Cemeteries with the grass cut regularly and the shrubs trimmed carefully can lose their appeal quickly when roads through them become impassable or hillside slips threaten parts of them. Good for Martins Ferry City Council members for recognizing and doing something about that.

Martins Ferry’s Riverview Cemetery is in need of repairs, including some involving retaining walls. But that type of work can be expensive. How to pay for it?

About $180,000 is available in the cemetery’s endowment fund but, under a city ordinance, its use is restricted to “perpetual care” spending. That includes routine maintenance and beautification work.

Realizing the money is needed more for bigger, more critical projects, council members rescinded the endowment fund ordinance and have created a Cemetery Permanent Improvement Fund.

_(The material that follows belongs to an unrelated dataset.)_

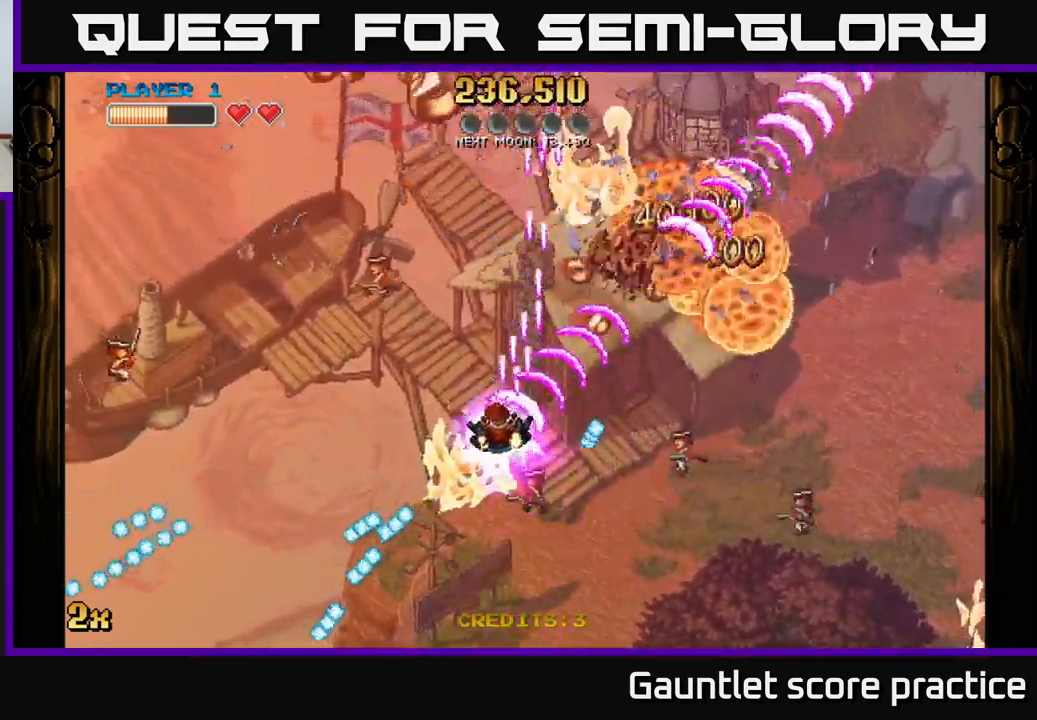
{"buttons": ["A"], "left_stick": "up-left", "right_stick": "center", "events": [[150, "left_stick", "up"], [384, "left_stick", "up-left"]]}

That will allow use of the $180,000 for critical repairs.

It will not happen quickly, because city officials want to leave the money untouched for a year, to ensure the new arrangement is approved by the Ohio Auditor’s Office.

That is a wise precaution, but it also is a reminder that conditions at many old cemeteries have deteriorated. Some of them may have money tied up in situations such as that involving Riverview, with use of funds for major repairs illegal under sometimes generations-old agreements.

Ohioans who entrust the remains of loved ones to cemeteries, usually paying substantial sums to ensure “perpetual care,” have a right to expect their money will not be misused. Restrictions have a purpose, then.

Still, it may be a good idea for state legislators to take a look at the situation. If there are other cemeteries where state laws place unrealistic limits on how money in “perpetual care” accounts can be used, it may be prudent to provide more flexibility — with finances monitored closely to ensure funds are not spent improperly.